Doces típicos de Erice com pasta de amêndoas e pistache

Confesso que neste dia estava tão emocionada que não quis comer nada de muito longo no almoço; foi um sanduichinho rápido, mesmo, para não perder tempo! Mas dei, a este ponto, uma parada para o café com os famosos docinhos com pasta de amêndoas e pistache! Parei na Maria Grammatico, mas acredito que qualquer pasticceria seja ótima!

Típico piso da cidade medieval de Erice, Trapani, Sicilia

Quanto às igrejas, a grande surpresa foi São Juliano, construída em 1076 para agradecer o santo pela vitória sobre os muçulmanos que tinham tomado a cidade. Ao lado da entrada principal o guardião nos mostrou uma antiga capela barroca quase toda destruída, com um lindo crucifixo em madeira – atmosfera incrível deste lugar. 
 Igreja de São Juliano

A igreja de São Martinho também foi construída no período normando, frequentada pelo Rei – interessante o portão barroco com no alto das colunas as almas santas do purgatório sendo purificadas pelas chamas. Interessante a decoração do salão onde encontravam-se os magistrados.

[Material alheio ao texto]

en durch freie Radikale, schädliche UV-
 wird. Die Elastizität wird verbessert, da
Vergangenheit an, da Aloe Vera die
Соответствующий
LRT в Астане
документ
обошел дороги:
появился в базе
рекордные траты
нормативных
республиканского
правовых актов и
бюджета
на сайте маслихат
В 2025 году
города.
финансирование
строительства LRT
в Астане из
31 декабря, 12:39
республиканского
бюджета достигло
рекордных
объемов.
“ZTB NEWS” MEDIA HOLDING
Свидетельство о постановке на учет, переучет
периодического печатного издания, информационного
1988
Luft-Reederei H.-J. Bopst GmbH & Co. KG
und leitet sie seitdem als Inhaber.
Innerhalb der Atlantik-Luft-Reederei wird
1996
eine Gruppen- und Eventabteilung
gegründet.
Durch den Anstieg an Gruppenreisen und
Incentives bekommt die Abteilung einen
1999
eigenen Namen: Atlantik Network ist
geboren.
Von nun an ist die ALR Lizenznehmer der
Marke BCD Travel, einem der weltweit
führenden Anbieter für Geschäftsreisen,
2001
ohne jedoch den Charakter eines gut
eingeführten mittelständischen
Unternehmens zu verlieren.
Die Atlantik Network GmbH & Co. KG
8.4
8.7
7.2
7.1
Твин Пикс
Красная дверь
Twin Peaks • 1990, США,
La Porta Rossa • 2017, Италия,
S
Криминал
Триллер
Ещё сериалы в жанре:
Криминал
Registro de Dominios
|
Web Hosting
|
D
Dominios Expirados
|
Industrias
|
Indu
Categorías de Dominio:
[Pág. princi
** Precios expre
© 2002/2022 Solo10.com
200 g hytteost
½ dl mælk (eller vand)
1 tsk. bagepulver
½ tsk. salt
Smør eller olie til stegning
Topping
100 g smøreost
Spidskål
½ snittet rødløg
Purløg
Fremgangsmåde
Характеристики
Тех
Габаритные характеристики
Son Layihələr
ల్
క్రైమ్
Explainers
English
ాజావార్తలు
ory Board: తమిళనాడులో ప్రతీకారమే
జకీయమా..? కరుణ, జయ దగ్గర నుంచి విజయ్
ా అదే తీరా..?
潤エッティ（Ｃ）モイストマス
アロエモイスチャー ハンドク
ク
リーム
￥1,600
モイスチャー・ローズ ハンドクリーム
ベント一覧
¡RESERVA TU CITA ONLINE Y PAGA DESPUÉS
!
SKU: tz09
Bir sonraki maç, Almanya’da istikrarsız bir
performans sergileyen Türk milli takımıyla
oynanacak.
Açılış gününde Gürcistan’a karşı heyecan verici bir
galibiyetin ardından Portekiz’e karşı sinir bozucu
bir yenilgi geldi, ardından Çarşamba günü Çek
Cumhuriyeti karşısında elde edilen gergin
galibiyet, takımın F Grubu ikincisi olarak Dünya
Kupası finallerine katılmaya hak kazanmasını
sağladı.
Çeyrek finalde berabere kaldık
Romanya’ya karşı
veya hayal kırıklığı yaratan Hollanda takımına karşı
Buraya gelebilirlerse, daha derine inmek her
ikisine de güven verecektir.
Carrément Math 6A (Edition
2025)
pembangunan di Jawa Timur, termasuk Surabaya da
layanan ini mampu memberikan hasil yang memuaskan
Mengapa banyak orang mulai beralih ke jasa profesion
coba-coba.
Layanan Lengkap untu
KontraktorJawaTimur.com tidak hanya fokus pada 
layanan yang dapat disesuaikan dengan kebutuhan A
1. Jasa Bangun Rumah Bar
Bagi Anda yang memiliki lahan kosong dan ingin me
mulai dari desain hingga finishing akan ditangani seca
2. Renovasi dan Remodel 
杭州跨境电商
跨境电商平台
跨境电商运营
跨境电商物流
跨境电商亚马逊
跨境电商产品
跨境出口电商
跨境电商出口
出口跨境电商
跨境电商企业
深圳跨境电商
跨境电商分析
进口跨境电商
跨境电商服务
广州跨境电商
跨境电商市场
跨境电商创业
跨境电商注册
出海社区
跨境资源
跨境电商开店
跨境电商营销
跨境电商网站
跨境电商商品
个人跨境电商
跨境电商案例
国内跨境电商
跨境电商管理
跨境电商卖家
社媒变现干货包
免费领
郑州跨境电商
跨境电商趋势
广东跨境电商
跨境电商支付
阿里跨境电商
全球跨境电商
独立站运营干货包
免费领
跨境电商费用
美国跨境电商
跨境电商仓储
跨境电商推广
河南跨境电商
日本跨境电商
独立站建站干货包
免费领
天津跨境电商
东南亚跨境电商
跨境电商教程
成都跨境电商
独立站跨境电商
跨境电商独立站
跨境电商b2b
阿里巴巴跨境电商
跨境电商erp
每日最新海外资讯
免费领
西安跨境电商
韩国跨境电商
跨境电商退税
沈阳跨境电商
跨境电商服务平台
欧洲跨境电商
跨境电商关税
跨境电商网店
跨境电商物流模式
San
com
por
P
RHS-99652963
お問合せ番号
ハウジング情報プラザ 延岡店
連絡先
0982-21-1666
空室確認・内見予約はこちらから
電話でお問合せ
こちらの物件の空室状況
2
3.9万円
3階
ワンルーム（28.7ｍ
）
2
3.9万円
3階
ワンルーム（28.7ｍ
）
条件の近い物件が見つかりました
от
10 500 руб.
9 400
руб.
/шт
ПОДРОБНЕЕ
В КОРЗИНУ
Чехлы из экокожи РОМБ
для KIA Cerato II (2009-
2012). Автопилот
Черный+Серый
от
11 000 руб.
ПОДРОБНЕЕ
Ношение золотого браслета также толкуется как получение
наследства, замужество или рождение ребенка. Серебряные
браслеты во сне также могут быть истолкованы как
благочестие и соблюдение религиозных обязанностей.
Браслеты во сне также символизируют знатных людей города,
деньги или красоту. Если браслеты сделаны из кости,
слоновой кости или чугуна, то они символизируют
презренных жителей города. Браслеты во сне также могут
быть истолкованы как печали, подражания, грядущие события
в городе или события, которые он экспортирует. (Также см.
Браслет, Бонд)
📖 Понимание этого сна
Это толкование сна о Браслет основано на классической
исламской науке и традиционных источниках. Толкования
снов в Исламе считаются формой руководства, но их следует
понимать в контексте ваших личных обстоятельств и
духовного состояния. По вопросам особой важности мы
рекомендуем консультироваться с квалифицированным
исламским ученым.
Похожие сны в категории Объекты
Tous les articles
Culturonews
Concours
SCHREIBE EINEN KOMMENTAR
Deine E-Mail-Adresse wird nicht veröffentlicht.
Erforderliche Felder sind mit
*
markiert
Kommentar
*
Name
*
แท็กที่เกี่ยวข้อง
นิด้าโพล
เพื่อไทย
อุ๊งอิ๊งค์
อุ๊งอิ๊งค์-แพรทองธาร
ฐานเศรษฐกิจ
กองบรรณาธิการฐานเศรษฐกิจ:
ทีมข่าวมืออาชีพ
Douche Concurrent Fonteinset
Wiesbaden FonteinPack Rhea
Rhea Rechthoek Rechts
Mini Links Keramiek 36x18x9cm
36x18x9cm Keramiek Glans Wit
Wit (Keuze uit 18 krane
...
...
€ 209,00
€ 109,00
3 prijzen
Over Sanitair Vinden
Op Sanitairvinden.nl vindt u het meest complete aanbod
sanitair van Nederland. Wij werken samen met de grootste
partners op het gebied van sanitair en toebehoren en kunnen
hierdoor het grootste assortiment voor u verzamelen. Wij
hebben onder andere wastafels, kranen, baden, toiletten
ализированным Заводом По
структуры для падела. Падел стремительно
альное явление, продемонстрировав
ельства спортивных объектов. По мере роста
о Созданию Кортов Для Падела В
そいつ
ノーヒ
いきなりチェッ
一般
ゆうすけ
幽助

 Os restos do Monastério de São Salvador também são bem sugestivos; hoje em dia vemos somente ruínas, mas a estrutura das fundações (uma série de cisternas) levou à hipóteses que esta zona, que em teoria fica longe do antigo templo de Vênus, fosse ligada ao templo... que então teria ocupado uma enorme parte da montanha! O monastério foi fundado no final do século XIII e, como a maioria dos monastérios, era quase autônomo: as freiras produziam pão para si mas também para os pobres, além dos famosos doces.

A funivia a partir de Trapani custa 9 e o passe para entrar em todas as igrejas, monumentos e no museu €15 - vale muito à pena comprar e não ter que pagar a cada entrada em monumentos!